## 実施する作業:
1. 本文によると、生計を一にする親族に支払った負債の利子は必要経費に算入できない。その理由を1〜3文で説明せよ。
2. 次の(a)〜(c)が本文の内容と一致するかを判定せよ。それぞれ「はい」か「いいえ」で答え、決め手となる本文の語句をそのまま引用すること。
(a) 以前から不動産所得がある場合、固定資産使用開始前の期間分の利子は、その年分の必要経費に算入することもできる。
(b) 事業用以外の固定資産取得のための借入金利子のうち、使用開始後の期間分は必要経費に算入できる。
(c) 土地・建物を一括して購入した場合、借入金の返済は建物部分の借入金から行われたと考える。
3. 本文の「その固定資産使用開始後の期間分の利子でそ」から下へ「じ取扱いで、その年分の必要経費に算入することができます。」までを、「取得価額」を「購入価額」に置き換えて書き直してください。

## 検討用本文:
支払利息の費用性

 事業資金に充てるための借入金の利子は、その計算期間のうちその年に属する期間に対応する部分については必要経費に算入することができます。
 ただし、生計を一にする親族に支払った負債の利子は、その支払いがないものとして取扱われますから必要経費には算入することはできません。
 事業用固定資産購入等の資金に充てるための借入金利子
(1)以前より不動産所得がない場合、初めて不動産賃貸業等を始めた場合に、その事業のための固定資産の購入等に充てるための資金の借入金利子は、その計算期間のうち、その固定資産使用開始前の期間分の利子は、当該固定資産の取得価額に算入しなければなりません。
 その固定資産使用開始後の期間分の利子でその年に属する期間に対応する部分の金額は、必要経費に算入することができます。
(2)以前より不動産所得がある場合、従前から不動産賃貸業等を営んでいて事業用固定資産を取得した場合の借入金利子は、その計算期間のうち、その固定資産使用開始前の期間分の利子は、当該固定資産の取得価額に算入するか、その年分の必要経費に算入することができます。
 その固定資産使用開始後の期間分の利子は、以前より不動産所得がない場合と同じ取扱いで、その年分の必要経費に算入することができます。
 事業用以外の固定資産取得のための借入金利子は、業務用以外のものですから、支払利息について経費性は全くなく、その固定資産使用開始前の期間分の利子は取得価額に算入し、使用開始後の期間分の利子は必要経費には算入できず、個人の生活費の一部となります。
 土地・建物を別々に購入した場合、不動産所得計算上生じた損失の金額のうち、土地借入金利子に対応する部分は損益通算の適用を認めないのが骨子です。
 不動産所得金額の計算上必要経費に算入した土地借入金利子の額が不動産所得の金額を超える場合には、不動産所得の損失の金額全てが損益通算不適用となります。
 不動産所得金額の計算上必要経費に算入した土地借入金利子額が不動産所得の損失金額以下である場合には、損失の金額のうち土地借入金利子に相当する金額については損益通算が認められません。
 土地・建物を一括して購入した場合、まず、土地に対応する借入金の額を算定する必要がありますが、この点について政令では「借入金の額が、土地・建物の別に区分されていない等の困難な事情がある場合」との条件付きで、借入金はまず建物の取得に充てられたものとして、残りの金額を土地の取得に充てたものとして土地対応借入金利子の額を計算することを認めるとしています。
 これによると、例えば自己資金1000万円と借入金4000万円で5000万円のマンション(土地部分2000万円、建物部分3000万円)を取得した場合、借入金を優先的に建物部分取得に充て、差し引き借入金1000万円と自己資金1000万円が土地部分の取得に充てられたものとして計算することができ、土地部分取得にかかる借入金1000万円に対応する利子が損益通算不適用の対象となります。
 なお、借入金の返済についても、土地部分の借入金から返済されたと考えます。

## データセット項目:
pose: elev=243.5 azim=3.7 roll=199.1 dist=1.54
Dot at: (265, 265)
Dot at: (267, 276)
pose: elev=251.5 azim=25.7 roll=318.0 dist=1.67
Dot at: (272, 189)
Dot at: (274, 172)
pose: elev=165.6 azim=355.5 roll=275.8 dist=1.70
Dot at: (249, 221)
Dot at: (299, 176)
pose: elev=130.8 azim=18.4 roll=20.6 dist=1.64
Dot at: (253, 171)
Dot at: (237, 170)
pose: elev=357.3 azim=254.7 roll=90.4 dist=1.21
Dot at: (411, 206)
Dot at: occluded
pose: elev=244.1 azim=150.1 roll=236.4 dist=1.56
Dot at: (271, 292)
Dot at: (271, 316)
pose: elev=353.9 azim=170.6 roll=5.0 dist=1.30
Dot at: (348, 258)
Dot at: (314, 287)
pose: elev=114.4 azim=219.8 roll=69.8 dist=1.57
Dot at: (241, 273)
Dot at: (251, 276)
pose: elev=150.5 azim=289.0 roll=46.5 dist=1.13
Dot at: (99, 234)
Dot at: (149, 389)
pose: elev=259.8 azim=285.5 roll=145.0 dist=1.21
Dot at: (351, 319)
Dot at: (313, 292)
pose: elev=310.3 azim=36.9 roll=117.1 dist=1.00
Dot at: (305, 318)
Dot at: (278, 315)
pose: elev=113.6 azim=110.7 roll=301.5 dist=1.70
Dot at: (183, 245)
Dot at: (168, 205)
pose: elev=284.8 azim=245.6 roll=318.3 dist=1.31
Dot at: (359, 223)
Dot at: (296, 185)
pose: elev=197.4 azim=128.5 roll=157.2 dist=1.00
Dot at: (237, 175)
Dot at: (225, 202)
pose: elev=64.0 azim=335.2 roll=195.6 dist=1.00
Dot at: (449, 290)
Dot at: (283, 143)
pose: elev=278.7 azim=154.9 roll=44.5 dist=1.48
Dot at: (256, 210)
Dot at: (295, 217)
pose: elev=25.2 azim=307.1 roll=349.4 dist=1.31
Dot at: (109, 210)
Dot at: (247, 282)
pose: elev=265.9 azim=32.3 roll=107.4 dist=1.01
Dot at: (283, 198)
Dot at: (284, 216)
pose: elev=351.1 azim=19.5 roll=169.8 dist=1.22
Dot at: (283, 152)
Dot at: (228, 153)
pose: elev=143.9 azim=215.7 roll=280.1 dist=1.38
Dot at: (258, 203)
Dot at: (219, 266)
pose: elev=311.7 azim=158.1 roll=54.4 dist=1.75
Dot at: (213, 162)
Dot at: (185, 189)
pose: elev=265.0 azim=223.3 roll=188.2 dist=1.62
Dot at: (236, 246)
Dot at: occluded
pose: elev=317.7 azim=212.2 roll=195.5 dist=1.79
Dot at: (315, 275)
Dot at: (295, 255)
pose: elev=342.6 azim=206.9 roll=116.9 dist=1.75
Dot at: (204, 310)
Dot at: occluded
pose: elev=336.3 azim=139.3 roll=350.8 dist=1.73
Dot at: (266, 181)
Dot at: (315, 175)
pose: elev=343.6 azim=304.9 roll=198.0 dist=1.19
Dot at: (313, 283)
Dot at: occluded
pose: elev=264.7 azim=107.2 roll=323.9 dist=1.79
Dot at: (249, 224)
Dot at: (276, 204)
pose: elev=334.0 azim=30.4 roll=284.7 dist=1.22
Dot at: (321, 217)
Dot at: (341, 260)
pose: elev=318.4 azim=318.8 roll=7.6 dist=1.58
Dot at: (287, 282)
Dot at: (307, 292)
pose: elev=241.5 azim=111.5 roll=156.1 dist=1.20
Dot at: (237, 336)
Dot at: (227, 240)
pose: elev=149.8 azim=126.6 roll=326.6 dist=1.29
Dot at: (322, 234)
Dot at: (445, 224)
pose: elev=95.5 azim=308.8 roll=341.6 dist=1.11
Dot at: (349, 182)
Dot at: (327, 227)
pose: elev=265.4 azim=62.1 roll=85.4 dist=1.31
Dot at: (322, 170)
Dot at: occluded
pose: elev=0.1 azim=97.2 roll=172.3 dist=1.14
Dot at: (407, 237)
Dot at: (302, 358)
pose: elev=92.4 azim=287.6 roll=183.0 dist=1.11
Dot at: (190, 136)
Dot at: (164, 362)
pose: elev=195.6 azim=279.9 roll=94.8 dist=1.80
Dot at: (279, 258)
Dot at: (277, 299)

## 解答一覧:
1. 生計を一にする親族に支払った負債の利子は、その支払いがないものとして取り扱われる。そのため、必要経費に算入することはできない。

2.
(a) はい。「当該固定資産の取得価額に算入するか、その年分の必要経費に算入することができます」
(b) いいえ。「使用開始後の期間分の利子は必要経費には算入できず」
(c) いいえ。「土地部分の借入金から返済されたと考えます」

3.
その固定資産使用開始後の期間分の利子でその年に属する期間に対応する部分の金額は、必要経費に算入することができます。
(2)以前より不動産所得がある場合、従前から不動産賃貸業等を営んでいて事業用固定資産を取得した場合の借入金利子は、その計算期間のうち、その固定資産使用開始前の期間分の利子は、当該固定資産の購入価額に算入するか、その年分の必要経費に算入することができます。
 その固定資産使用開始後の期間分の利子は、以前より不動産所得がない場合と同じ取扱いで、その年分の必要経費に算入することができます。